Алкуин-абитуриент. "Язык (анат.), мышечный вырост на дне ротовой полости у наземных позвоночных животных и человека";
"- естественный язык, важнейшее средство человеческого общения" ;
"- любая знаковая система..."
Пипин-экзаменатор. Что такое воздух?
Алкуин-абитуриент. "Воздух — смесь газов, из которых состоит атмосфера Земли..."
Пипин-экзаменатор. Что такое жизнь?
Алкуин-абитуриент. "Жизнь — одна из форм существования материи, закономерно возникающая при определенных условиях в процессе ее развития".
Пипин-экзаменатор. Что такое смерть?
Алкуин-абитуриент. "Смерть — прекращение жизнедеятельности организма, гибель его".
Пипин-экзаменатор. Что такое человек?
Алкуин-абитуриент. "Человек — высш. ступень живых организмов на Земле, субъект общественно-ист. деятельности и культуры".
Сравним эти две, разделенные двенадцатью столетиями, учительско-ученические ситуации.
Алкуин-абитуриент имеет надежную опору: знание "всех тех богатств, которые выработало человечество", а память его этими знаниями энциклопедически обогащена.
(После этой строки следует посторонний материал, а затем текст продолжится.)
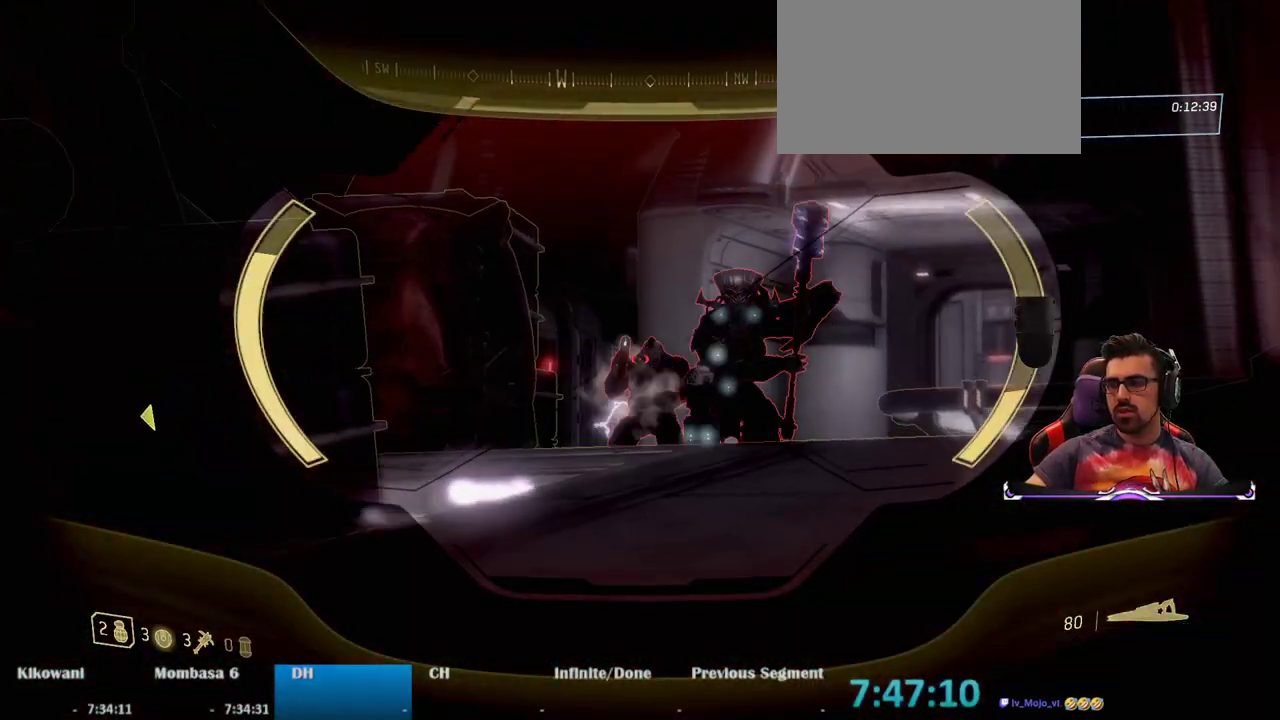
{"keys": ["w"], "mouse": [], "events": [[117, "mouse_left", "down"], [267, "mouse_left", "up"], [400, "mouse_right", "up"]]}
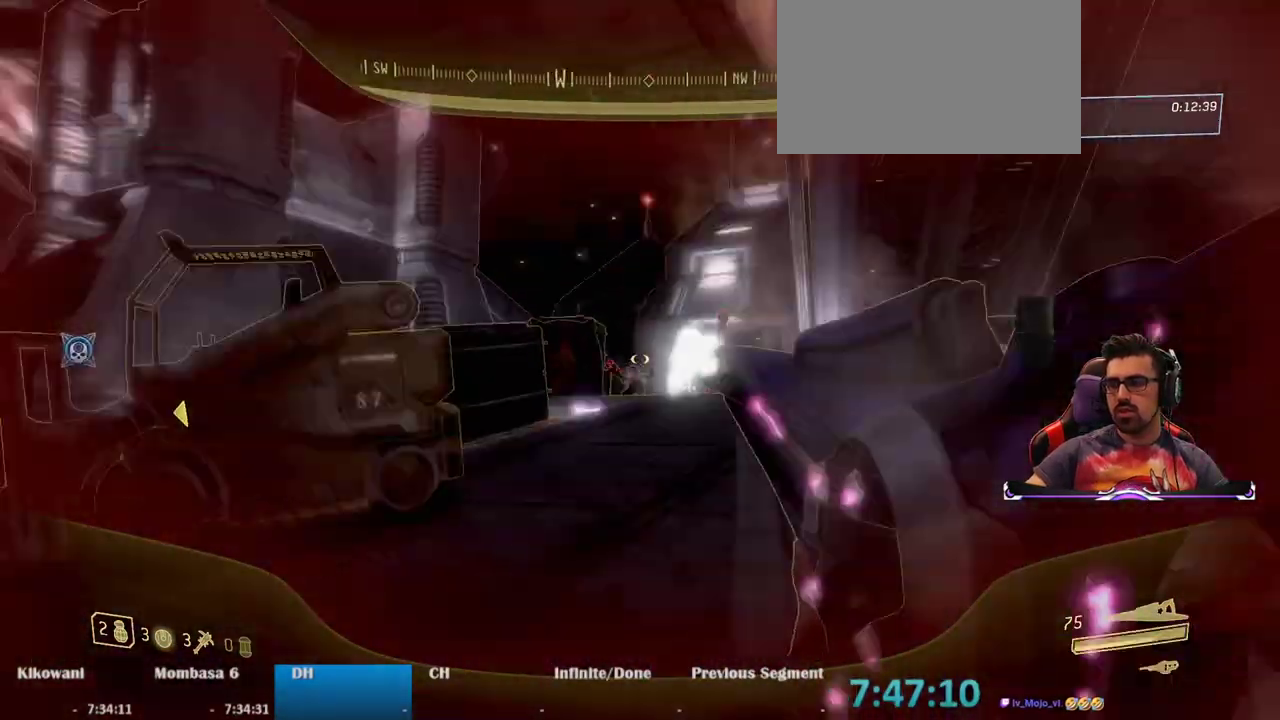
{"keys": ["w"], "mouse": [], "events": []}
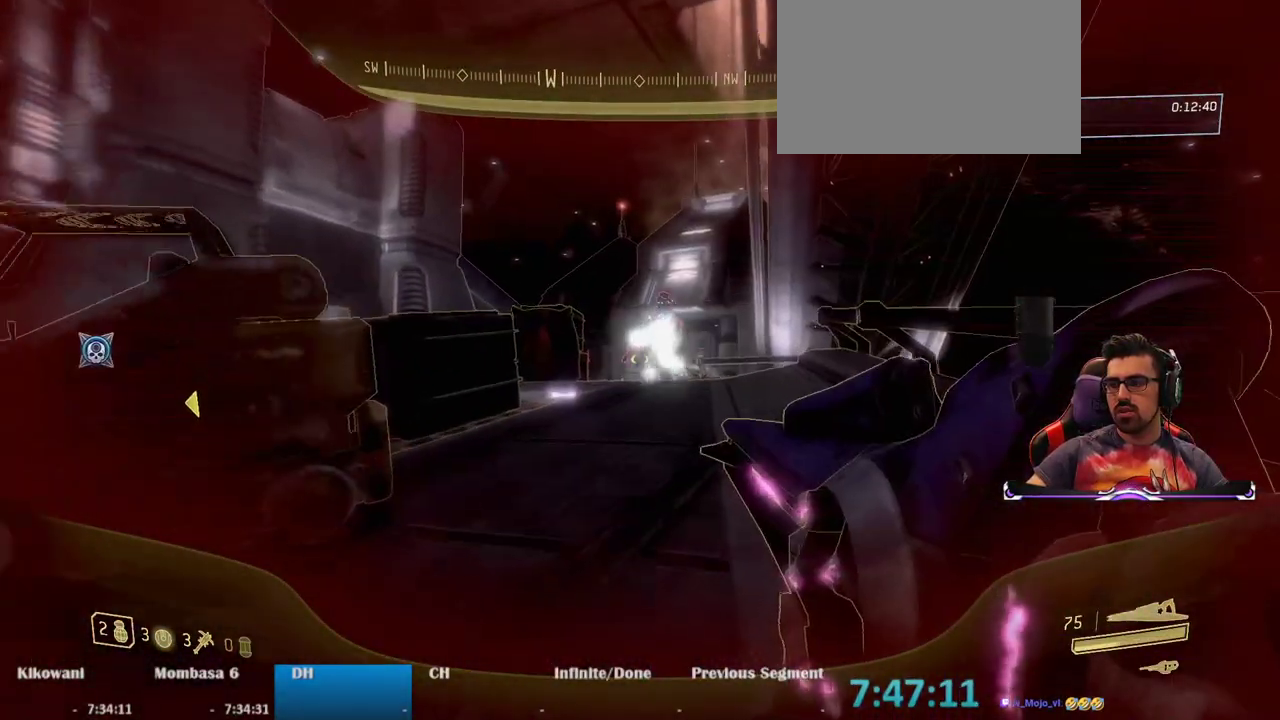
{"keys": [], "mouse": [], "events": [[433, "w", "up"]]}
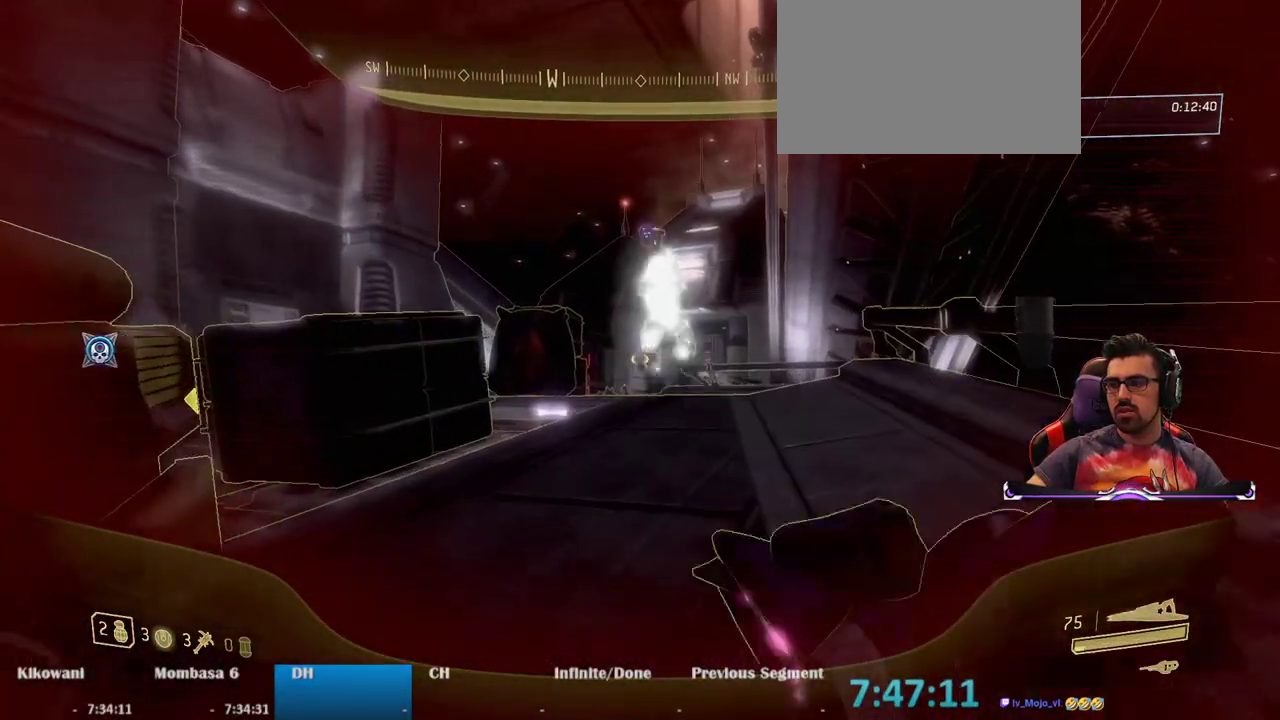
{"keys": ["s"], "mouse": [], "events": [[117, "s", "down"]]}
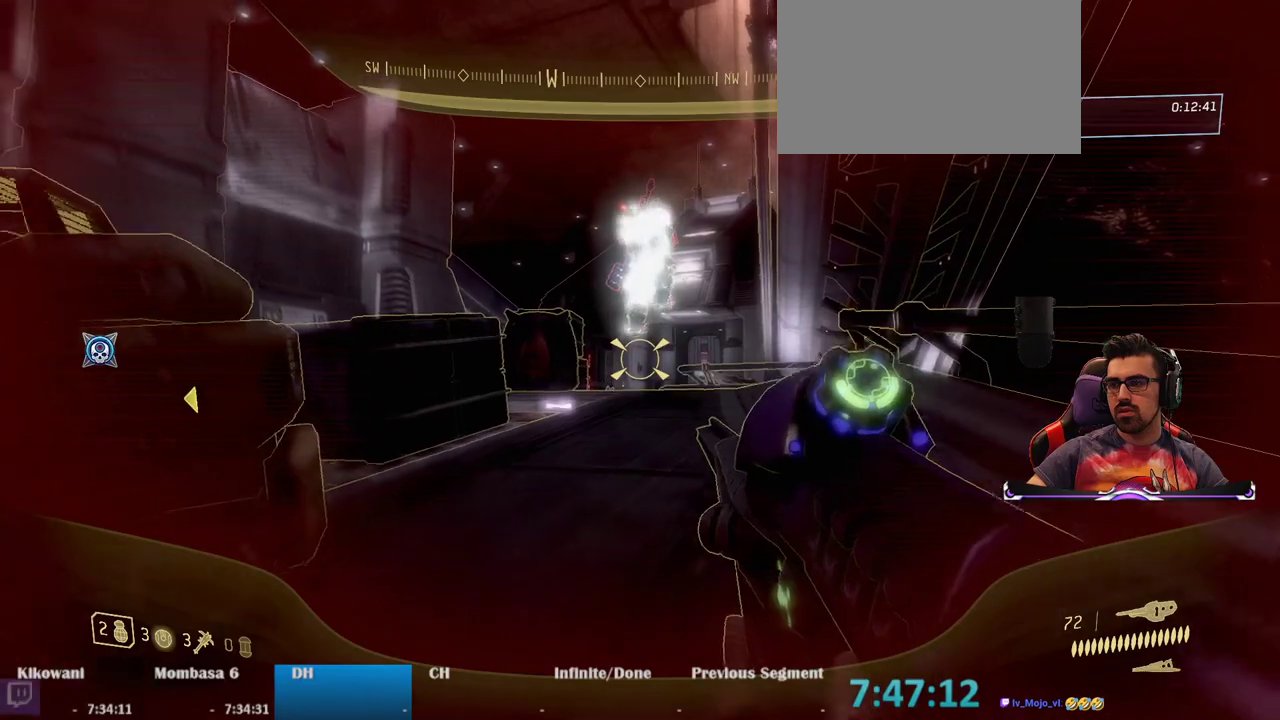
{"keys": [], "mouse": [], "events": [[367, "s", "up"]]}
Знание того, что спрашивает Пипин-экзаменатор, лишь потому знание, что: во-первых, причинно обусловлено знаниями смежных вещей; во-вторых, к ним сведено: язык сведен к общению и к знаковой системе; воздух — к смеси газов; смерть — к жизни (а жизнь, надо полагать, напротив, — к смерти, но также к материи и развитию); человек — ко всему вышеназванному, то есть к "общественно-ист. деятельности и культуре". Сведено — причинно обусловлено. И лишь потому это все и есть воспитывающе-научающее единое знание. Обо всем и на века, покуда новые успехи всесильной науки что-нибудь да не уточнят, оставив основу и метод в принципе теми же. Как будто целостное, связное знание.
Попробуем испытать еще одну возможность эксперимента, который развертывается у нас на глазах и с нашим участием. Ответы представим как вопросы, и наоборот. В случае с Алкуином и Пипином — нашими современниками не случится ничего. В самом деле: если воздух есть "смесь газов, из которых состоит атмосфера Земли...", то столь же неукоснительно и "смесь газов, из которых состоит атмосфера Земли", есть тот же воздух из того же энциклопедического словаря. Мир от такого переворачивания не становится более слаженным, самодостаточно цельным. Мир — лишь сумма отгадок. Загадочности ни мира в целом, ни отдельных его частей по сравнению с миром Алкуина исторического как не было. Ее и в самом деле нет. Мир вещей, сущностно определимых в духе "научности" Нового времени, которой можно энциклопедически "обучить", однороден, взаимно проницаем: ответ — вопрос взаимопереходящи, ценностно и структурно безразличны друг по отношению другу, взаимно нейтральны, как кубики из детского конструктора.
В ситуации "Словопрения..." наших исторических персонажей — иное. Если язык — действительно (а что же еще?) "бич воздуха", то "бич воздуха" — вовсе не язык. Или не только он, а что-нибудь, может быть, и еще. (Вариативность семантики в Уроке загадок Алкуина мы уже наблюдали). При обратных загадываниях ответы в кантилену, в единое — загадочное — целое не сцепить. Самотождественность рушится. Распадается не только связь вещей, но и связь имен, что во времена Каролингов куда тревожней — смертней... Самоценный вид вещи, может быть, и останется, зато причастность, приобщенность ко всеобщей значимости, стоящей над ней, пропадет. Шипы и острия Алкуиновых загадок, не подогнанных друг к другу в завершенный, самодостаточный, в целом загадочный, мир как произволение Творца, рвут душу. А цель Урока — умиротворяющая, гармонизующая.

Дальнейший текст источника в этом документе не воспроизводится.